History, of course,  is extremely relevant. I suspect that our country’s collective apathy toward history contributed to the dismal choice between Hillary Clinton and Donald Trump. At any rate, most people fail to grasp the fact that studying our past can help us see how we have arrived at our present circumstances.

So it follows that church history has the ability to shed light on the issues facing 21st Century evangelicals, whether they’re false converts or genuine believers. The upcoming 500th anniversary of the Protestant Reformation affords us a splendid opportunity to think through the doctrines that caused us to divide from the Roman Catholic Church in the 16th Century.

As we learn about the sacrifices that people made (often including horrible deaths), we start realizing the value they placed on doctrinal purity. In turn, we begin to treasure sound doctrine ourselves.

Over the past 50 years, evangelicals have been taught to minimize doctrine in favor of ecumenical unity. When I became a Christian 46 years ago, leaders in the fellowship I’d joined persuaded me that, despite theological differences like belief in Purgatory and the veneration of Mary, evangelicals and Catholics shared a common faith. So I attended Mass occasionally. And I took the Eucharist in complete ignorance that Catholic teaching views it as Christ’s continuing sacrifice.

My participation an Mass is one of many examples of failure to understand why the Reformers sought to reform the Catholic Church. Had I understood the Reformation, for instance, I would have never taken their host. I would have known that they regard the Eucharist, not as a memorial of Christ’s once-for-all atonement, but as a means of meriting grace. The Eucharist denies the Bible’s insistence that Christians receive justification by faith in Christ’s work on the cross.

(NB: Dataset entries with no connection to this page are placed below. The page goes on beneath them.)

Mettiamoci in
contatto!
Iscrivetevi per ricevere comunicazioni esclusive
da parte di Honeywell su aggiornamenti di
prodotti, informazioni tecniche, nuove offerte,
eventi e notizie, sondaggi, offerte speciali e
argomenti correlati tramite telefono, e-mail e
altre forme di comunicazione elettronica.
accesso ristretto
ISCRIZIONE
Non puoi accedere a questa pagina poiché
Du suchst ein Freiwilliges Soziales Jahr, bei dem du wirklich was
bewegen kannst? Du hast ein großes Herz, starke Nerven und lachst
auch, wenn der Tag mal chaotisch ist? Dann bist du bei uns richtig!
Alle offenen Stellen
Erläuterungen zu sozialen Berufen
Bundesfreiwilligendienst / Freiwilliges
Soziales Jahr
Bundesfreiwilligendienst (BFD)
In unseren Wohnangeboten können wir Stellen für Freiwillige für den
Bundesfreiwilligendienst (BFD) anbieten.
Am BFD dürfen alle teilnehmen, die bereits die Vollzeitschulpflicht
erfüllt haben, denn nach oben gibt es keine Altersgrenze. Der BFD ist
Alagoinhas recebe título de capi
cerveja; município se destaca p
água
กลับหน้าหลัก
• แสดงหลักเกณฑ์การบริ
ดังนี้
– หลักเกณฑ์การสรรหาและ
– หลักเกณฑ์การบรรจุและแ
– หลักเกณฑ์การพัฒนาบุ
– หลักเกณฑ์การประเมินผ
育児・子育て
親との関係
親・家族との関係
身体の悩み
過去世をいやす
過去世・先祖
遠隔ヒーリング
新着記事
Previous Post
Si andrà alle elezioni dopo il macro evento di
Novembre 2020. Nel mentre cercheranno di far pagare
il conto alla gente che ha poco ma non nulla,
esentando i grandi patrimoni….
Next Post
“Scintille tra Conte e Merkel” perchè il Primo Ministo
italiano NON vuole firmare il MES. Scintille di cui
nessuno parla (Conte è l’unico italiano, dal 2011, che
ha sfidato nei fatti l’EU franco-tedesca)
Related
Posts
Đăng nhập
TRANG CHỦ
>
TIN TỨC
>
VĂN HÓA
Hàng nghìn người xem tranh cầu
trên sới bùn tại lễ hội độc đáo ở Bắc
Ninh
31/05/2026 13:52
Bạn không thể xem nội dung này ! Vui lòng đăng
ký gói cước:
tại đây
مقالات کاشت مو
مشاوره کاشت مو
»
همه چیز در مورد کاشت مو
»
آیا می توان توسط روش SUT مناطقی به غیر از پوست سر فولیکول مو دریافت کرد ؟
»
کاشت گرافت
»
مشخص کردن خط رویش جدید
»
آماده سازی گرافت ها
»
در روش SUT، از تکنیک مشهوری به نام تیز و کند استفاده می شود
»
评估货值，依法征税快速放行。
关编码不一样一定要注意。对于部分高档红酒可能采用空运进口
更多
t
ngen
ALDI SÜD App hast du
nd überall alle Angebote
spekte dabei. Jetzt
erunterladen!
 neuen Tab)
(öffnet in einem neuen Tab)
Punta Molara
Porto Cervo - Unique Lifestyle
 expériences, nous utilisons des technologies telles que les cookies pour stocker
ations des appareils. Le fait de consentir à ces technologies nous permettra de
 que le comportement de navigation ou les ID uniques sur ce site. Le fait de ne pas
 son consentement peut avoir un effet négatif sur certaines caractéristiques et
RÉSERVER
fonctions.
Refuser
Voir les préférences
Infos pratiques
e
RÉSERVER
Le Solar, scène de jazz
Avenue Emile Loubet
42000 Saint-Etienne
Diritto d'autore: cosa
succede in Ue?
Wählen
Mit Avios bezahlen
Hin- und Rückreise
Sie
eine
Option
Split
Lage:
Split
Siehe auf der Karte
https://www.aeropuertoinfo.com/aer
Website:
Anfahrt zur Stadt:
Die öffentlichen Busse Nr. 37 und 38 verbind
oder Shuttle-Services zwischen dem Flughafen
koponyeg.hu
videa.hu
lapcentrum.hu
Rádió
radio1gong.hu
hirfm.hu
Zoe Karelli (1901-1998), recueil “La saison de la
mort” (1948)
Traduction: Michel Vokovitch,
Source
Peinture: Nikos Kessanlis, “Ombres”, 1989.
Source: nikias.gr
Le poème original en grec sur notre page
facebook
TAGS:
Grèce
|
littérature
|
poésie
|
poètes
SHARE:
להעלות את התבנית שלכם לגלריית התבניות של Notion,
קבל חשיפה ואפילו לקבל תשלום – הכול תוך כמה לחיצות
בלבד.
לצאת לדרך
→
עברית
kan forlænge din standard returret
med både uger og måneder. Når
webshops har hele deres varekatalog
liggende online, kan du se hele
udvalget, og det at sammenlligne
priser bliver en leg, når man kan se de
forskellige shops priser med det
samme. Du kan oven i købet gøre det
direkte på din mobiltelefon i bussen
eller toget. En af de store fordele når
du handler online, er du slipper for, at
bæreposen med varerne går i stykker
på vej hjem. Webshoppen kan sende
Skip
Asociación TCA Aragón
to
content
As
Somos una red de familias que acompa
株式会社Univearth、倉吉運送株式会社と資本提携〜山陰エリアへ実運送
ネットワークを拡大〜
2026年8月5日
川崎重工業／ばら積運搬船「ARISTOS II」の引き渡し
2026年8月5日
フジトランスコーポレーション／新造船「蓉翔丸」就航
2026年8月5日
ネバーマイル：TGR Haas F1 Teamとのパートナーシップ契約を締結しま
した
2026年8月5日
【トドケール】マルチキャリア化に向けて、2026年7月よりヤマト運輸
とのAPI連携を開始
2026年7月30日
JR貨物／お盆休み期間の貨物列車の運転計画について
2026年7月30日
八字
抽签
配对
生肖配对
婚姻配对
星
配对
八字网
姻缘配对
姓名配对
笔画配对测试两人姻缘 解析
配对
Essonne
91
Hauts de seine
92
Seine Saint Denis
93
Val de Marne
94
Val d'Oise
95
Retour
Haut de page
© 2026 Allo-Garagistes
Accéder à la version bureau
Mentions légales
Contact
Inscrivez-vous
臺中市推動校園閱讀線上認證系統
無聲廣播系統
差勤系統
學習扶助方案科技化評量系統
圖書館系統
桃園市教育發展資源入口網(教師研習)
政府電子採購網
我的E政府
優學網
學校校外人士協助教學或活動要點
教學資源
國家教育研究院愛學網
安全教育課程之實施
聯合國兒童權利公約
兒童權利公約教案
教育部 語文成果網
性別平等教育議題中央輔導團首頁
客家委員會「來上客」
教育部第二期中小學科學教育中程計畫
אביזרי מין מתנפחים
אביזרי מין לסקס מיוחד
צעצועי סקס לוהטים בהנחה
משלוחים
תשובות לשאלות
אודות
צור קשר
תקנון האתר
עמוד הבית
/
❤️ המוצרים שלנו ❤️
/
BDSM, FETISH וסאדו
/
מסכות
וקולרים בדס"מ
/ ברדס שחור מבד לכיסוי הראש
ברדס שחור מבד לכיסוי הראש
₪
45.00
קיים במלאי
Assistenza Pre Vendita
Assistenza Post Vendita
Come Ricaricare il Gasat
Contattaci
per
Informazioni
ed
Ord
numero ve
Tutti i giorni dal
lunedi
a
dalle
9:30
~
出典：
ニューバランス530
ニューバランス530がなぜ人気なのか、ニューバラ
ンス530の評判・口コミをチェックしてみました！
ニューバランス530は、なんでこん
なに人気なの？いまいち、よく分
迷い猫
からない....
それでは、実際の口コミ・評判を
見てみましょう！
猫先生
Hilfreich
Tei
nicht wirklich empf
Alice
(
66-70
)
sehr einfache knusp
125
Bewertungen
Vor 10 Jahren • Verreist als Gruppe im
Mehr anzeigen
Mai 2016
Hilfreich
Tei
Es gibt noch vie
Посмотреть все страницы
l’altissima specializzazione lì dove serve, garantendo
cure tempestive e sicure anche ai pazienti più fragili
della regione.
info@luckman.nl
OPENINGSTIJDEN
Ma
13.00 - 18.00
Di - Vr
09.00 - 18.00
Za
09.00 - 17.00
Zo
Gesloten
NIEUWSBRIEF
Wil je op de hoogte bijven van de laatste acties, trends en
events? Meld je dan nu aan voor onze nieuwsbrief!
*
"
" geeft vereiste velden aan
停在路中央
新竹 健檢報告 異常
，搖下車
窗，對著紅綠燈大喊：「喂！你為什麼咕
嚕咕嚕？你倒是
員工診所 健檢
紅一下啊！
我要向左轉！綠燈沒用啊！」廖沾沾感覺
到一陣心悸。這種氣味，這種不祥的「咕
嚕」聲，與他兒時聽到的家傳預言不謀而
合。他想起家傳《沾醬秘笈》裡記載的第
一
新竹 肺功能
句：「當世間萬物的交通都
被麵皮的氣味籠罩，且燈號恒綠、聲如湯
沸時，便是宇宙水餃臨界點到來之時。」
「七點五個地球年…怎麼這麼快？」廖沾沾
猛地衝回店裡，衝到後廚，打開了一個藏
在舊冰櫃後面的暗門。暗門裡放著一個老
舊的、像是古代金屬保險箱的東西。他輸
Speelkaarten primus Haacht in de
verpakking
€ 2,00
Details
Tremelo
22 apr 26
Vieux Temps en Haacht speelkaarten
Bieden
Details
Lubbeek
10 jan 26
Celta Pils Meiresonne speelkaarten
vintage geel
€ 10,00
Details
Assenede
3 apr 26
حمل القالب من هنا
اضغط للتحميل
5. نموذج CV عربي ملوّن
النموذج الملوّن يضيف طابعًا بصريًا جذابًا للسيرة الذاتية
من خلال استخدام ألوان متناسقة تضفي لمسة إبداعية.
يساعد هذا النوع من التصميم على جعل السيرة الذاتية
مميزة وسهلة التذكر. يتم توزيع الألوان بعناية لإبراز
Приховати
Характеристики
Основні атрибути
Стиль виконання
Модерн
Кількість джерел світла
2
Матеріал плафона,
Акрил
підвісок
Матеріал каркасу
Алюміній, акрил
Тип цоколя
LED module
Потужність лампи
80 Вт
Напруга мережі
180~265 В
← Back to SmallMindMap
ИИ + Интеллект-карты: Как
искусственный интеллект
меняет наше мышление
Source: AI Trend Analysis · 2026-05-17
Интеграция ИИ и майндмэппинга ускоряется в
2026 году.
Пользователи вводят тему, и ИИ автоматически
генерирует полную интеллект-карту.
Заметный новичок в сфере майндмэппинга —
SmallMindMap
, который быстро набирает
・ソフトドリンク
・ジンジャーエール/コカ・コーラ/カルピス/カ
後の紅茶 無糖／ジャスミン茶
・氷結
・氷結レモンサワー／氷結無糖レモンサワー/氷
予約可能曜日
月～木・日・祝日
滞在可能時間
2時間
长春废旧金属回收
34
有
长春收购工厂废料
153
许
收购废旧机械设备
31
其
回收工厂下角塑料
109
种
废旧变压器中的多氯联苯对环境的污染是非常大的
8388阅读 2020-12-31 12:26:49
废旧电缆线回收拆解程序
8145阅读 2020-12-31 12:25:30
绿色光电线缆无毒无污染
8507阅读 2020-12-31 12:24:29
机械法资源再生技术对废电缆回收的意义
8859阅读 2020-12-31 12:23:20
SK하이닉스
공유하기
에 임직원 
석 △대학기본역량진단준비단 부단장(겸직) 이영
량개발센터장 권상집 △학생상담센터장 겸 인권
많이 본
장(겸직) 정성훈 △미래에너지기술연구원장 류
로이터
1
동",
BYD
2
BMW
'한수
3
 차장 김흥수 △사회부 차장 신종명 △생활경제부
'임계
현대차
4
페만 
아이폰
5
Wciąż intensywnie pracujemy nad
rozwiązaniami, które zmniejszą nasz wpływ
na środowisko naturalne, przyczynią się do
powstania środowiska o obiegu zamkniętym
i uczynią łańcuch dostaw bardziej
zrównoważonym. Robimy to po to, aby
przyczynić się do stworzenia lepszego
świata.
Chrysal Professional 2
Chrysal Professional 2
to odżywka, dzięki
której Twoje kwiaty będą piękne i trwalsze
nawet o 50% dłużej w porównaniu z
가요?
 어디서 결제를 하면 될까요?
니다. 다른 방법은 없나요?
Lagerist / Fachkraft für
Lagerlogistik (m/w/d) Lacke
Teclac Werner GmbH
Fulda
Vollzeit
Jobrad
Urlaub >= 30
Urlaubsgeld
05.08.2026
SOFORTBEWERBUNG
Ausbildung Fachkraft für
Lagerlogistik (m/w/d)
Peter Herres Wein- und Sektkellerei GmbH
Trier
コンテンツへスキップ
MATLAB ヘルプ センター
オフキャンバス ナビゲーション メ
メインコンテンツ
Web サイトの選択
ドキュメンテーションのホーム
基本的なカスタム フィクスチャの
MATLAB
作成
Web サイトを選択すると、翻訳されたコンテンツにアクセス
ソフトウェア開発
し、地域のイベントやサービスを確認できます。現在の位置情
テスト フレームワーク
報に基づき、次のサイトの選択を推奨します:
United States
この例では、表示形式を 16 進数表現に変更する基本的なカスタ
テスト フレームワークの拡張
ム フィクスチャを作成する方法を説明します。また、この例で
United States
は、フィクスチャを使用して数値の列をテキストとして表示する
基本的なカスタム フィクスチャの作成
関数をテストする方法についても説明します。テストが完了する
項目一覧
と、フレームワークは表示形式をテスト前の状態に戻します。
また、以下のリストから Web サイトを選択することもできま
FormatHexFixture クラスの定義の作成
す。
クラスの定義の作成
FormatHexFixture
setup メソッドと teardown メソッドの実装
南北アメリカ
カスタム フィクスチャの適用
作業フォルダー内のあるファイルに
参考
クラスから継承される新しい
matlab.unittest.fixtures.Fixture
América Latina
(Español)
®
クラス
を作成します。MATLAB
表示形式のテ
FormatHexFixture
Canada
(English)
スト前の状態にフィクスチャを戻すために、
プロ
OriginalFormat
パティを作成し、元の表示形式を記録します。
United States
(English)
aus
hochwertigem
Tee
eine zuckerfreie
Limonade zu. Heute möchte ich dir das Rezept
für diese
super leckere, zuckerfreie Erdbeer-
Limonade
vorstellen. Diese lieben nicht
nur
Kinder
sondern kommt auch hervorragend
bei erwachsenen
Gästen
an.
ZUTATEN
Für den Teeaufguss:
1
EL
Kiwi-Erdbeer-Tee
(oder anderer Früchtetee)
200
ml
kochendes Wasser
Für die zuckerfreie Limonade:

I don’t claim to be an historian, but I’ve learned enough church history to see that the Lord used the Reformation to restore His people to the foundational teachings of the Bible. Therefore, as I watch the 21st Century evangelicals camouflage His Word, sometimes even by adopting the unscriptural practices of  Catholic mystics, I recognize the urgency of studying the Reformation. Our Protestant heritage reminds us to return to Biblical teaching, not because the Reformers “invented” it (they didn’t), but because they recovered it.